Exercise instructions -> Print every line of the records below word for word, leaving out the picture lines.

Dataset entries:
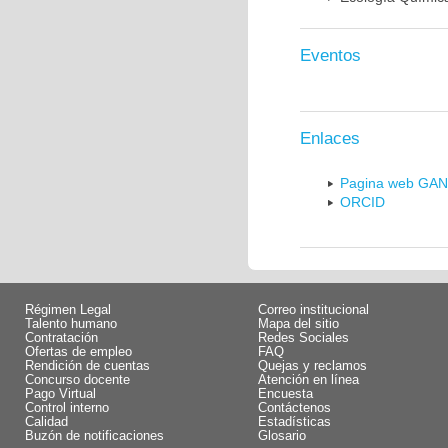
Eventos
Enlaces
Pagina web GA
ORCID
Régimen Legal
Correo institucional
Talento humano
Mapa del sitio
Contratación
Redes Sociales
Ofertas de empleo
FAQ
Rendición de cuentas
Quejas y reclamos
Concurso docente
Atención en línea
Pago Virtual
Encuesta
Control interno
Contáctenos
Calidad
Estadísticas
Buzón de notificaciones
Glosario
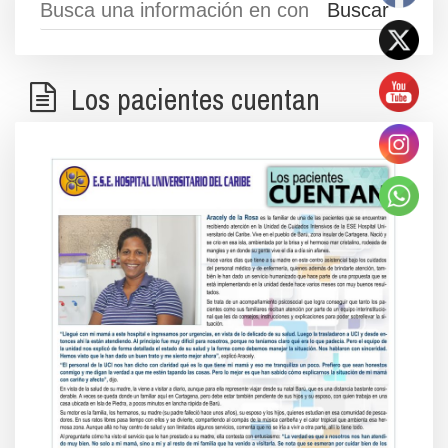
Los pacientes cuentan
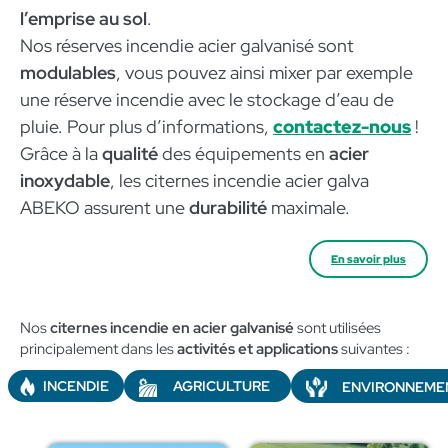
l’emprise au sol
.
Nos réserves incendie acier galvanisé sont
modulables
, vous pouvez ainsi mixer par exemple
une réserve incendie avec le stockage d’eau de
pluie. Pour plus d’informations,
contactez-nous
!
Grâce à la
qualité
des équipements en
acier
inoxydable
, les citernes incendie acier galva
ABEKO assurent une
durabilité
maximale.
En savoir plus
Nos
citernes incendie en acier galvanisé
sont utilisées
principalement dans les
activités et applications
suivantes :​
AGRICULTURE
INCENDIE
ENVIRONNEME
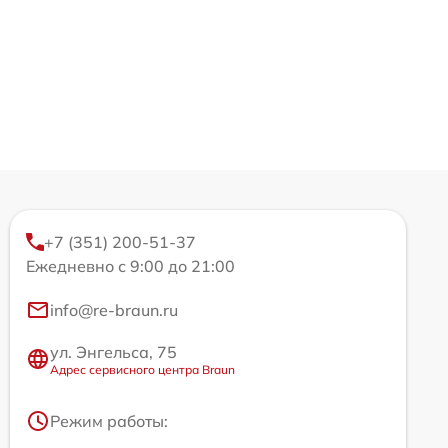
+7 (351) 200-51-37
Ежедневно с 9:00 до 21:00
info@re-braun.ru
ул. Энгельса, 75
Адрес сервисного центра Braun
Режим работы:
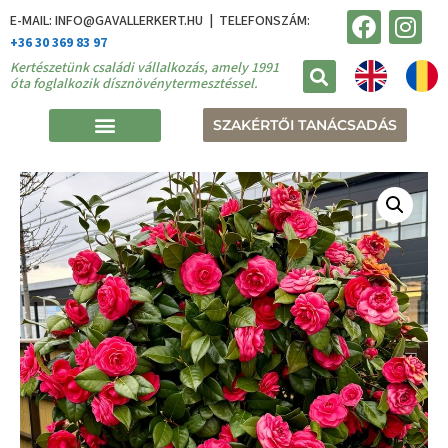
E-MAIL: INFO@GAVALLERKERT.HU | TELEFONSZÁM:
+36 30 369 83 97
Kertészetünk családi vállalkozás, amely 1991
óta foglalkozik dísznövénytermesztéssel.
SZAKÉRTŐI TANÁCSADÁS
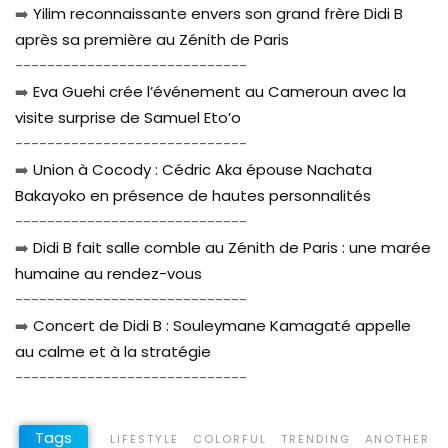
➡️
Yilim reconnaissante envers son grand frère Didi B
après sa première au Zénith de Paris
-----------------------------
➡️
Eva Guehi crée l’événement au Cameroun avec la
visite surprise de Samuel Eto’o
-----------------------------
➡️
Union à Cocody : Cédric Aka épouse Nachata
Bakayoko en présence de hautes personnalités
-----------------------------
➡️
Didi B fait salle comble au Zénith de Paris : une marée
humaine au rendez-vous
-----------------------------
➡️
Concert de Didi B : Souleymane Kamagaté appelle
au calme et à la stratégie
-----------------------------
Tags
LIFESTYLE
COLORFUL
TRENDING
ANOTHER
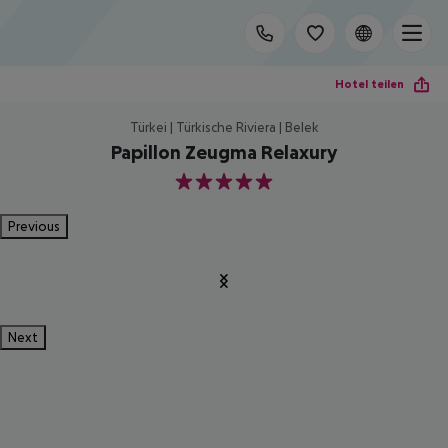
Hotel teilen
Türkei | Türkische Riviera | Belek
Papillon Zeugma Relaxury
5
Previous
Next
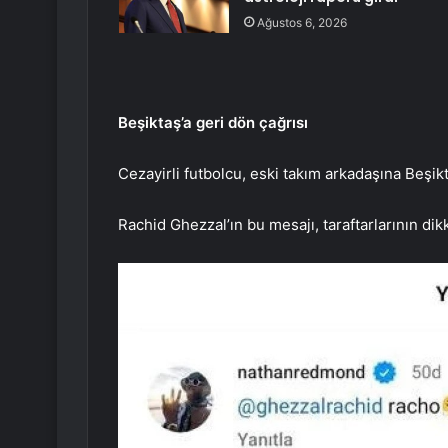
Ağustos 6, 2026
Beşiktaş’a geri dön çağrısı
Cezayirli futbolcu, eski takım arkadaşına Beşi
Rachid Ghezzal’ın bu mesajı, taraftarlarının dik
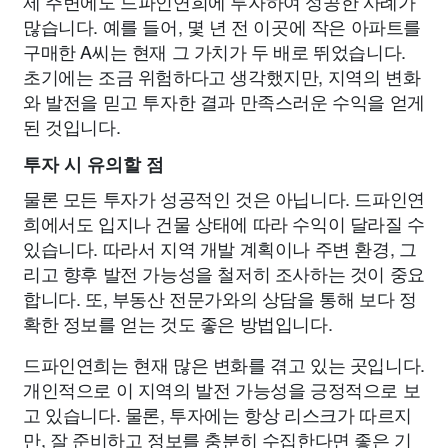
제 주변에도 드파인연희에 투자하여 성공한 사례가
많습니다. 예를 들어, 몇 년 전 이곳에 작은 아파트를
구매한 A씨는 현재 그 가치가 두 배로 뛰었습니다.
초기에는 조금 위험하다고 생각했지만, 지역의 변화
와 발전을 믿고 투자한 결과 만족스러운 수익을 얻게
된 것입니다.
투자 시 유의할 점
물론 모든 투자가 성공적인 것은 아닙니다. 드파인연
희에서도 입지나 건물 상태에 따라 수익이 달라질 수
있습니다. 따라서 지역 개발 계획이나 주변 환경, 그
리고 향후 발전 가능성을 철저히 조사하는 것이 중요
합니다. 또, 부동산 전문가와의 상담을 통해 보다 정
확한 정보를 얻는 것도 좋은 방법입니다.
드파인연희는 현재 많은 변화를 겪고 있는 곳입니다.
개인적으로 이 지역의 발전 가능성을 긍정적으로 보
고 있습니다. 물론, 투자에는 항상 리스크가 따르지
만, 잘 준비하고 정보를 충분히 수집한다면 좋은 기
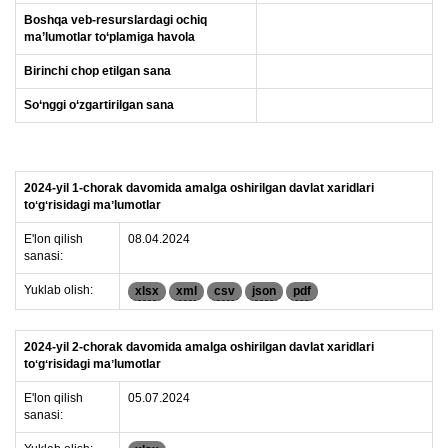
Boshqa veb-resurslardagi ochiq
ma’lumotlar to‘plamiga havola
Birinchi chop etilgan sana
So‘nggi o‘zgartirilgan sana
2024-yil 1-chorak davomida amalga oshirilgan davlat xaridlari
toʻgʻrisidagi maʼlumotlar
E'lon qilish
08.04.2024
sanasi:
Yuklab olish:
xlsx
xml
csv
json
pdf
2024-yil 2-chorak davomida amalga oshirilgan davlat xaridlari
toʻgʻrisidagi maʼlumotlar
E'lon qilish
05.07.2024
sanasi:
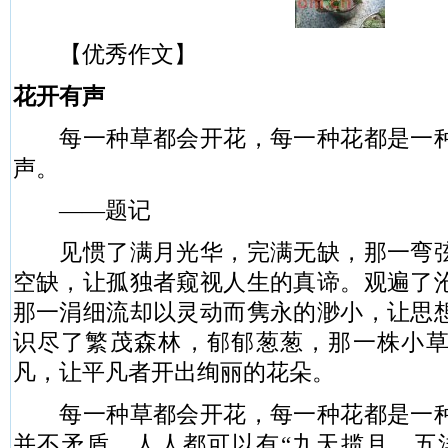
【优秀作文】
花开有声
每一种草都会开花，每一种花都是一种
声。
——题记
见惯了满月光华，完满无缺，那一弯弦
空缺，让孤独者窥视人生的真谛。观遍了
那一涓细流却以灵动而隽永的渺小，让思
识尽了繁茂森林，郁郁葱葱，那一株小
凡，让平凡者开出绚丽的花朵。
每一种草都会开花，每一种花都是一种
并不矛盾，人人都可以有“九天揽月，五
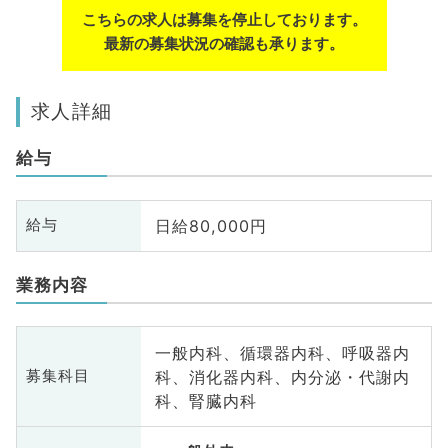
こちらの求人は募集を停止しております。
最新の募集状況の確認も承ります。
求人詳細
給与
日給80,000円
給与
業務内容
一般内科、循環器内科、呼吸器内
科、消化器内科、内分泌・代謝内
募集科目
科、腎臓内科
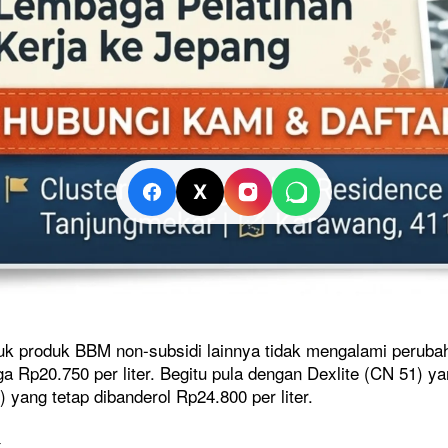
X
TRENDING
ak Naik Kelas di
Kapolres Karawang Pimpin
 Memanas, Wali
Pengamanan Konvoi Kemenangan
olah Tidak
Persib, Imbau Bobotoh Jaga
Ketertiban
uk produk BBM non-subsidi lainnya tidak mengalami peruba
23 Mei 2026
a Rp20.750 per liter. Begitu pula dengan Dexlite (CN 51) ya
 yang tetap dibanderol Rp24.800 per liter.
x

Task solution ->
Eventos
Enlaces
Pagina web GA
ORCID
Régimen Legal
Correo institucional
Talento humano
Mapa del sitio
Contratación
Redes Sociales
Ofertas de empleo
FAQ
Rendición de cuentas
Quejas y reclamos
Concurso docente
Atención en línea
Pago Virtual
Encuesta
Control interno
Contáctenos
Calidad
Estadísticas
Buzón de notificaciones
Glosario
Los pacientes cuentan
l’emprise au sol
.
Nos réserves incendie acier galvanisé sont
modulables
, vous pouvez ainsi mixer par exemple
une réserve incendie avec le stockage d’eau de
pluie. Pour plus d’informations,
contactez-nous
!
Grâce à la
qualité
des équipements en
acier
inoxydable
, les citernes incendie acier galva
ABEKO assurent une
durabilité
maximale.
En savoir plus
Nos
citernes incendie en acier galvanisé
sont utilisées
principalement dans les
activités et applications
suivantes :​
AGRICULTURE
INCENDIE
ENVIRONNEME
+7 (351) 200-51-37
Ежедневно с 9:00 до 21:00
info@re-braun.ru
ул. Энгельса, 75
Адрес сервисного центра Braun
Режим работы:
E-MAIL: INFO@GAVALLERKERT.HU | TELEFONSZÁM:
+36 30 369 83 97
Kertészetünk családi vállalkozás, amely 1991
óta foglalkozik dísznövénytermesztéssel.
SZAKÉRTŐI TANÁCSADÁS
➡️
Yilim reconnaissante envers son grand frère Didi B
après sa première au Zénith de Paris
-----------------------------
➡️
Eva Guehi crée l’événement au Cameroun avec la
visite surprise de Samuel Eto’o
-----------------------------
➡️
Union à Cocody : Cédric Aka épouse Nachata
Bakayoko en présence de hautes personnalités
-----------------------------
➡️
Didi B fait salle comble au Zénith de Paris : une marée
humaine au rendez-vous
-----------------------------
➡️
Concert de Didi B : Souleymane Kamagaté appelle
au calme et à la stratégie
-----------------------------
Tags
LIFESTYLE
COLORFUL
TRENDING
ANOTHER
Hotel teilen
Türkei | Türkische Riviera | Belek
Papillon Zeugma Relaxury
5
Previous
Next
Ağustos 6, 2026
Beşiktaş’a geri dön çağrısı
Cezayirli futbolcu, eski takım arkadaşına Beşi
Rachid Ghezzal’ın bu mesajı, taraftarlarının dik
제 주변에도 드파인연희에 투자하여 성공한 사례가
많습니다. 예를 들어, 몇 년 전 이곳에 작은 아파트를
구매한 A씨는 현재 그 가치가 두 배로 뛰었습니다.
초기에는 조금 위험하다고 생각했지만, 지역의 변화
와 발전을 믿고 투자한 결과 만족스러운 수익을 얻게
된 것입니다.
투자 시 유의할 점
물론 모든 투자가 성공적인 것은 아닙니다. 드파인연
희에서도 입지나 건물 상태에 따라 수익이 달라질 수
있습니다. 따라서 지역 개발 계획이나 주변 환경, 그
리고 향후 발전 가능성을 철저히 조사하는 것이 중요
합니다. 또, 부동산 전문가와의 상담을 통해 보다 정
확한 정보를 얻는 것도 좋은 방법입니다.
드파인연희는 현재 많은 변화를 겪고 있는 곳입니다.
개인적으로 이 지역의 발전 가능성을 긍정적으로 보
고 있습니다. 물론, 투자에는 항상 리스크가 따르지
만, 잘 준비하고 정보를 충분히 수집한다면 좋은 기
Boshqa veb-resurslardagi ochiq
ma’lumotlar to‘plamiga havola
Birinchi chop etilgan sana
So‘nggi o‘zgartirilgan sana
2024-yil 1-chorak davomida amalga oshirilgan davlat xaridlari
toʻgʻrisidagi maʼlumotlar
E'lon qilish
08.04.2024
sanasi:
Yuklab olish:
xlsx
xml
csv
json
pdf
2024-yil 2-chorak davomida amalga oshirilgan davlat xaridlari
toʻgʻrisidagi maʼlumotlar
E'lon qilish
05.07.2024
sanasi:
【优秀作文】
花开有声
每一种草都会开花，每一种花都是一种
声。
——题记
见惯了满月光华，完满无缺，那一弯弦
空缺，让孤独者窥视人生的真谛。观遍了
那一涓细流却以灵动而隽永的渺小，让思
识尽了繁茂森林，郁郁葱葱，那一株小
凡，让平凡者开出绚丽的花朵。
每一种草都会开花，每一种花都是一种
并不矛盾，人人都可以有“九天揽月，五
こちらの求人は募集を停止しております。
最新の募集状況の確認も承ります。
求人詳細
給与
日給80,000円
給与
業務内容
一般内科、循環器内科、呼吸器内
科、消化器内科、内分泌・代謝内
募集科目
科、腎臓内科
X
TRENDING
ak Naik Kelas di
Kapolres Karawang Pimpin
 Memanas, Wali
Pengamanan Konvoi Kemenangan
olah Tidak
Persib, Imbau Bobotoh Jaga
Ketertiban
uk produk BBM non-subsidi lainnya tidak mengalami peruba
23 Mei 2026
a Rp20.750 per liter. Begitu pula dengan Dexlite (CN 51) ya
 yang tetap dibanderol Rp24.800 per liter.
x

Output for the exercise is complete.